Some COVID-19 patients face sudden vision loss: Expert

Sudden vision loss can be seen in coronavirus patients along with other side effects, according to senior Turkish physician

News Service AA

COVID-19 may cause a sudden vision loss due to retinal vein occlusion, said a Turkish health expert.

Dr. Orhan Ates, a professor at the Faculty of Medicine of Turkey's Ataturk University in the eastern Erzurum province, told Anadolu Agency that they have received some young COVID-19 patients with sudden vision losses.

"After examinations and tests, we founded that the vision loss was caused by COVID-19-related retinal vein occlusion.
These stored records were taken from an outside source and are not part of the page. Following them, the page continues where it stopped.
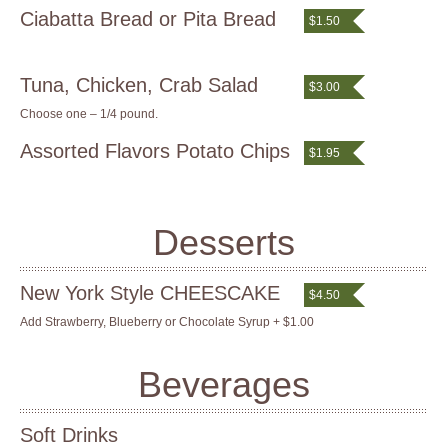
Ciabatta Bread or Pita Bread
$1.50
Tuna, Chicken, Crab Salad
$3.00
Choose one – 1/4 pound.
Assorted Flavors Potato Chips
$1.95
Desserts
New York Style CHEESCAKE
$4.50
Add Strawberry, Blueberry or Chocolate Syrup + $1.00
Beverages
Soft Drinks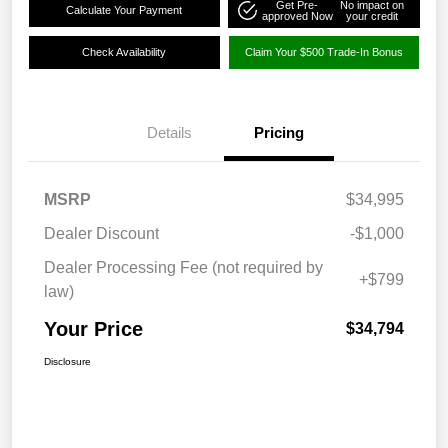
Get Pre-
No impact on
Calculate Your Payment
approved Now
your credit
Check Availability
Claim Your $500 Trade-In Bonus
Details
Pricing
MSRP
$34,995
Dealer Discount
-$1,000
Dealer Processing Fee (not required by
+$799
law)
Your Price
$34,794
Disclosure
In addition to medical therapy, we applied hyperbaric oxygen therapy to treat these patients," said Ates, also the deputy chief physician of the university's research hospital.

"As a result of treatments, the patients recovered almost all damage COVID-19 caused in the retina, and the vision levels returned to normal," he added.

He underlined that the cases as mentioned are also important due to the local effect on the eye alongside the systemic side effects of the disease.

"We shared with the world scientific circles that COVID-19 can cause retinal vein occlusion as well as the way it can be treated," Ates noted.

The pandemic has claimed more than 2.42 million lives in 192 countries and regions since it first appeared in December 2019.

Over 109.57 million cases have been reported worldwide, with recoveries now above 61.64 million, according to figures compiled by the US' Johns Hopkins University.

The US, India, and Brazil remain the worst-hit countries in terms of case numbers.